■ What the task asks
What lines in the data below mention the string "Right"? Copy them out.

* * *

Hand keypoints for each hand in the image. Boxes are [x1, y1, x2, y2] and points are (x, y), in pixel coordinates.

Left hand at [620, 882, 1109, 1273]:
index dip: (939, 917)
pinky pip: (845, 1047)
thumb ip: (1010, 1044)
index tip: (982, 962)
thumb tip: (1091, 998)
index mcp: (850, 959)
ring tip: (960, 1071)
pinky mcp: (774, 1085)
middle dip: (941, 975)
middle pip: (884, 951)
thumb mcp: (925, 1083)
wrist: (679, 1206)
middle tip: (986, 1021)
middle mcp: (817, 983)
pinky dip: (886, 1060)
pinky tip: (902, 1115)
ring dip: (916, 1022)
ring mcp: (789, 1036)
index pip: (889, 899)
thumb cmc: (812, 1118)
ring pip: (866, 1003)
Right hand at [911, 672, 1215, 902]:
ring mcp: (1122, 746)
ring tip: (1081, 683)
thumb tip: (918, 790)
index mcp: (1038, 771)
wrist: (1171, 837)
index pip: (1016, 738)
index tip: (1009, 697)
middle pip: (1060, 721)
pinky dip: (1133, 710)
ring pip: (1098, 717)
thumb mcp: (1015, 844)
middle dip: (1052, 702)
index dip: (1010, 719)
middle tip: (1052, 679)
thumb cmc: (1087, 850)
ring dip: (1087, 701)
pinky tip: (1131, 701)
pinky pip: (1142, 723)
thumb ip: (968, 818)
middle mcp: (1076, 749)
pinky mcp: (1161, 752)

* * *

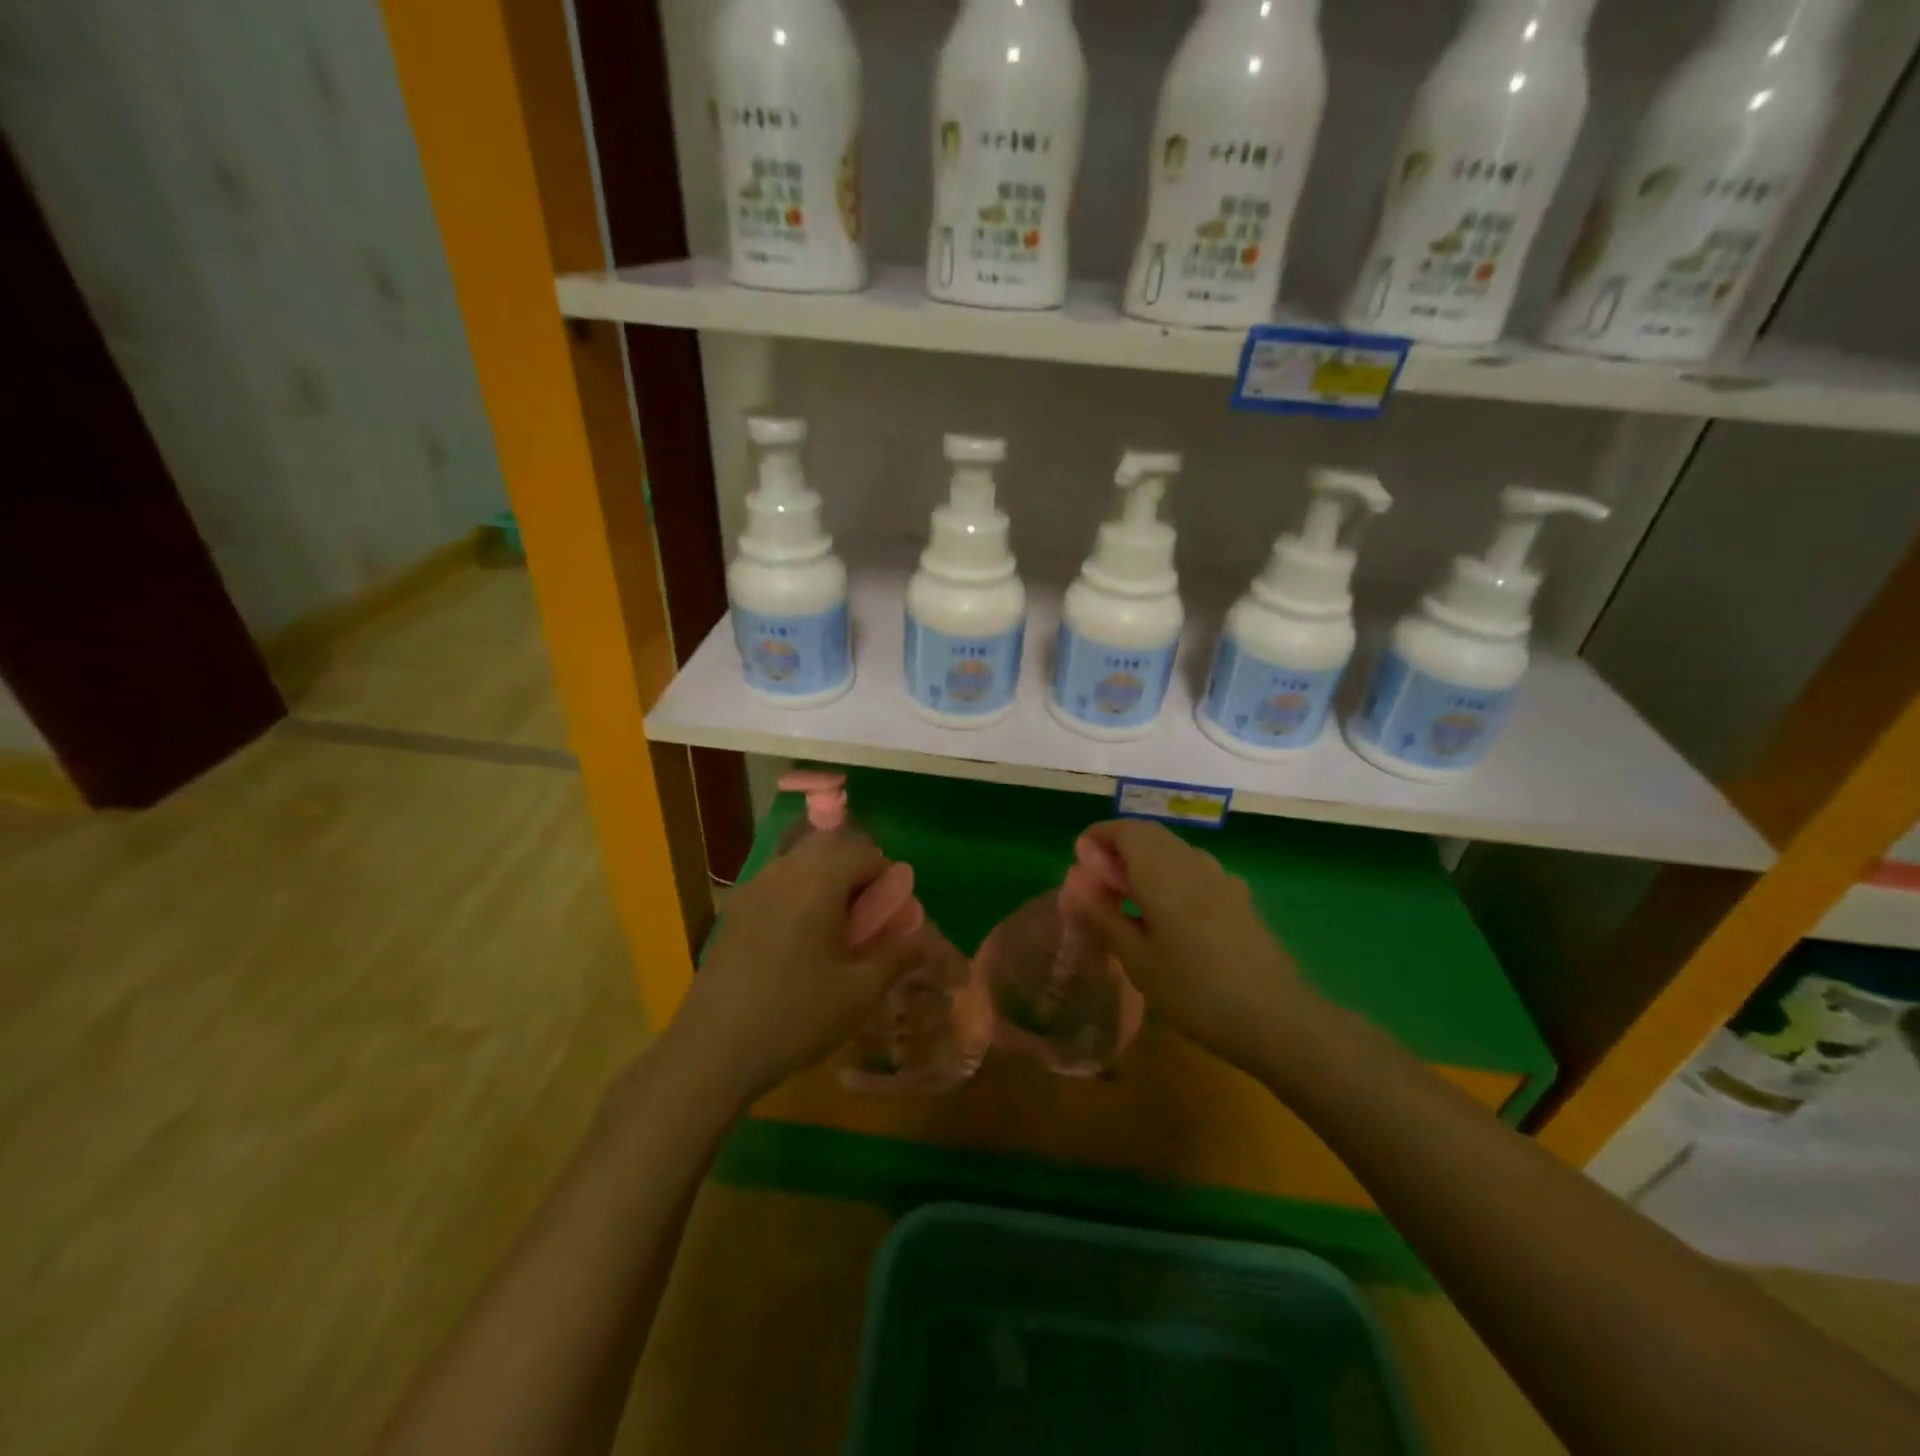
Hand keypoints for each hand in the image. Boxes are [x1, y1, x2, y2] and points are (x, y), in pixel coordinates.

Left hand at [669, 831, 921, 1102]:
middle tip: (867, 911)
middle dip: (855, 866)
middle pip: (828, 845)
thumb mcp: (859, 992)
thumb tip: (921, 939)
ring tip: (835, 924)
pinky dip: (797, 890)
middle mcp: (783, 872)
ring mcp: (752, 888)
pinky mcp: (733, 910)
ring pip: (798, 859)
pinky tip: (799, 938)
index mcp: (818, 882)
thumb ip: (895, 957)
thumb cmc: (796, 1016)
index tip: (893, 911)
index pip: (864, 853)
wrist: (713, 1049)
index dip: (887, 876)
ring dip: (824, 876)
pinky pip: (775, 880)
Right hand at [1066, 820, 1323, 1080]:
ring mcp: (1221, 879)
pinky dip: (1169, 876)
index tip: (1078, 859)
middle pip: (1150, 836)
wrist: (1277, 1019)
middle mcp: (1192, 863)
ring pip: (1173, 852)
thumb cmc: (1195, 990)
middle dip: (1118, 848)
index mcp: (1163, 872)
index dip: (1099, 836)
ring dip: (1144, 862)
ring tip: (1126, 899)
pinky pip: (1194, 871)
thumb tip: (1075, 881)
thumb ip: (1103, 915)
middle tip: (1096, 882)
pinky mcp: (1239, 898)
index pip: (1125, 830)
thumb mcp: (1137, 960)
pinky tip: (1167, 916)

* * *

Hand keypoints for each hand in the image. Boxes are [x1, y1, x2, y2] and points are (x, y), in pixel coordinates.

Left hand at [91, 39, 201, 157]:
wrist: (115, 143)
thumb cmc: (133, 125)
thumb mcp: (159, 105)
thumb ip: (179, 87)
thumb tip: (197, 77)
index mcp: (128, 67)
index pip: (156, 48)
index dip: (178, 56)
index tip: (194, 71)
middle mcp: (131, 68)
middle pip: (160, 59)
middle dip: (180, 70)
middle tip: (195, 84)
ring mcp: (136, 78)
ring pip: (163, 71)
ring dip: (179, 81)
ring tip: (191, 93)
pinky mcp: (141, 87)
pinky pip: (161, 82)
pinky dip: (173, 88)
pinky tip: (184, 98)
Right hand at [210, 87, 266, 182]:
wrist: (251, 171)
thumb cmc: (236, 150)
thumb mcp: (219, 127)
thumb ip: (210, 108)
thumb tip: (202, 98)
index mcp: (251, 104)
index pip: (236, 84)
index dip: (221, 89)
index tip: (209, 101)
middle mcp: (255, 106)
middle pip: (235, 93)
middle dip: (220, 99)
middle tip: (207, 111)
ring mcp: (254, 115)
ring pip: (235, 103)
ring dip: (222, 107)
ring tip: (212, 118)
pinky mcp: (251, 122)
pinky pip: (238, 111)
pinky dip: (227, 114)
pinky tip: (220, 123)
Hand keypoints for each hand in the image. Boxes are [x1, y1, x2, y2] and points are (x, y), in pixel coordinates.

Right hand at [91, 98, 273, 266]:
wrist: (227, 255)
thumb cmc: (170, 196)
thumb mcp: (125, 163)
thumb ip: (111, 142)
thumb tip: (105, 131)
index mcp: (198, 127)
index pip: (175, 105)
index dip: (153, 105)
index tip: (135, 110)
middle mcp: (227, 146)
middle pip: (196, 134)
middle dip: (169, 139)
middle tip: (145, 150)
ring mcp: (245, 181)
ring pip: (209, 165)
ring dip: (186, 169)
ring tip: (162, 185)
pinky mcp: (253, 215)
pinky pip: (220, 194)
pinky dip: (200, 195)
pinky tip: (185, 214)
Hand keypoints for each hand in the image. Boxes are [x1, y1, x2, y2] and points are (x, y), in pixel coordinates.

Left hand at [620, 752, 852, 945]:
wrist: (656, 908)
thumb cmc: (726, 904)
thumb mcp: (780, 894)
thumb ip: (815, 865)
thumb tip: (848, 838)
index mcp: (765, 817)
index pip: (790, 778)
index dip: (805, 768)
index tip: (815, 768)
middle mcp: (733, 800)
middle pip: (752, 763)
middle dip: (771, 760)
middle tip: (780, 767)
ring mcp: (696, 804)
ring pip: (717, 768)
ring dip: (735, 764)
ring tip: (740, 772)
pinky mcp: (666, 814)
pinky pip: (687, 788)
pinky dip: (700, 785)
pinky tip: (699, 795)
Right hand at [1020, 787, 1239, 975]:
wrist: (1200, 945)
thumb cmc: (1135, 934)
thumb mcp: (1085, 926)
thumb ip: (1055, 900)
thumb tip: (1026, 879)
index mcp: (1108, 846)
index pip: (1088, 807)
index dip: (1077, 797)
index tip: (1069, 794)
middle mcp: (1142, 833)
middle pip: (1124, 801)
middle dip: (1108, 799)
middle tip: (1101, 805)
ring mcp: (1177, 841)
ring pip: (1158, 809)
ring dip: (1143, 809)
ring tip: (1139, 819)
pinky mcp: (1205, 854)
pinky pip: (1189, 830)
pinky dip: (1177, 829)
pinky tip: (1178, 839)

* * *

■ Exercise output
Right hand at [911, 672, 1215, 902]:
Right hand at [1066, 820, 1323, 1080]:
Right hand at [210, 87, 266, 182]:
Right hand at [91, 98, 273, 266]:
Right hand at [1020, 787, 1239, 975]:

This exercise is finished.